Persons says the room was N-43, which had "historically had been the maid's quarters." These seven person single rooms, one of which was occupied by Kaczynski, were selected by the students because they had lower boarding fees.
Burns says Kaczynski's self-imposed alienation was not atypical of the Class of 1962.
"It was about the first year that Harvard increased its enrollment" to include more students from less privileged socioeconomic backgrounds.
"Many of us were not culturally prepared for Harvard. We suffered a lot," Burns says. "The suicide rate [for our class] went right through the ceiling."

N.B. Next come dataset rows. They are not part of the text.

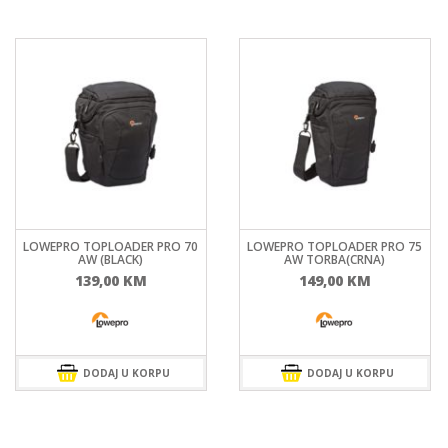
LOWEPRO TOPLOADER PRO 70
LOWEPRO TOPLOADER PRO 75
AW (BLACK)
AW TORBA(CRNA)
139,00
KM
149,00
KM
DODAJ U KORPU
DODAJ U KORPU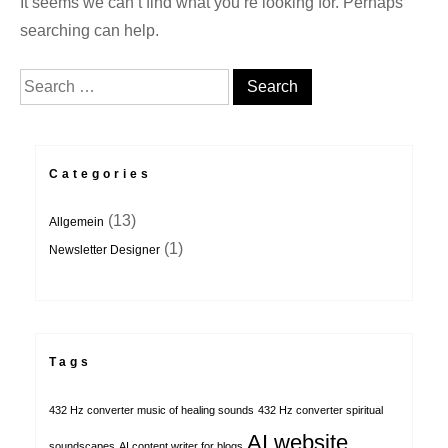
It seems we can’t find what you’re looking for. Perhaps
searching can help.
Search for:
Categories
(13)
Allgemein
(1)
Newsletter Designer
Tags
432 Hz converter music of healing sounds
432 Hz converter spiritual
AI website
soundscapes
AI content writer for blogs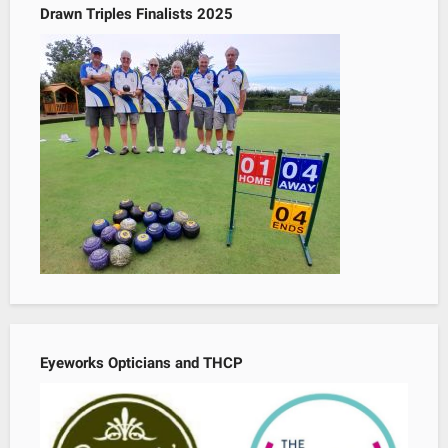
Drawn Triples Finalists 2025
Eyeworks Opticians and THCP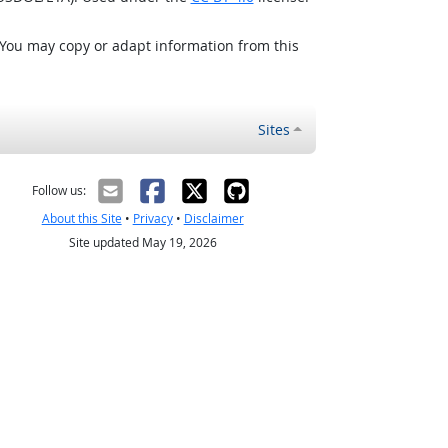
 You may copy or adapt information from this
Sites
Follow us:
About this Site
•
Privacy
•
Disclaimer
Site updated May 19, 2026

Another Eliot House classmate recalls that Kaczynski frequently seemed unhappy. "I don't think I ever saw him smile," says Frederick L. Boersma '62. "He was practically stony-faced all the time."
Boersma says his life and Kaczynski's followed "parallel paths" after their graduation from Harvard.
"We both left Cambridge and came to Ann Arbor to get our advanced degrees," Boersma says.
But in light of the similarities, Boersma says he finds it strange that he never got to know Kaczynski on a personal basis.
Other classmates recall that Kaczynski had a somewhat tenuous association with a loose group of fellow mathematics and philosophy enthusiasts.
David Fowler '62 teaches mathematics and technology at the University of Nebraska, Lincoln, and was a Lowell House resident when he was briefly acquainted with Kaczynski. Fowler recalls having taken a class on Algebraic Topology with Kaczynski.
Living Habits
Long before holing himself up in the Montana cabin, suitemates say Kaczynski lived in isolated and squalid conditions in Eliot.
Patrick S. McIntosh '62, who is now retired from the National Oceanic and Atmospheric Administration's Space Environment Lab and is continuing to do solar physics research at the National Center for Atmospheric Research, says he was among those best acquainted with Kaczynski.
"We all occasionally got a little annoyed at him," McIntosh says. "I think he played a trumpet once in a while. He also had a habit of rocking back and forth in his Harvard chair, and he would bump against the wall and hard on the floor. I even think House Master [John H.] Finley, Jr. [who lived directly below Kaczynski] even got on him about it once."
McIntosh also attests to Kaczynski's anti-social habits. "I have a faint memory of trying to get to know him by sitting down with him at dinner. He would smile kind of furtively, then linger for a moment or two and excuse himself and leave," McIntosh says.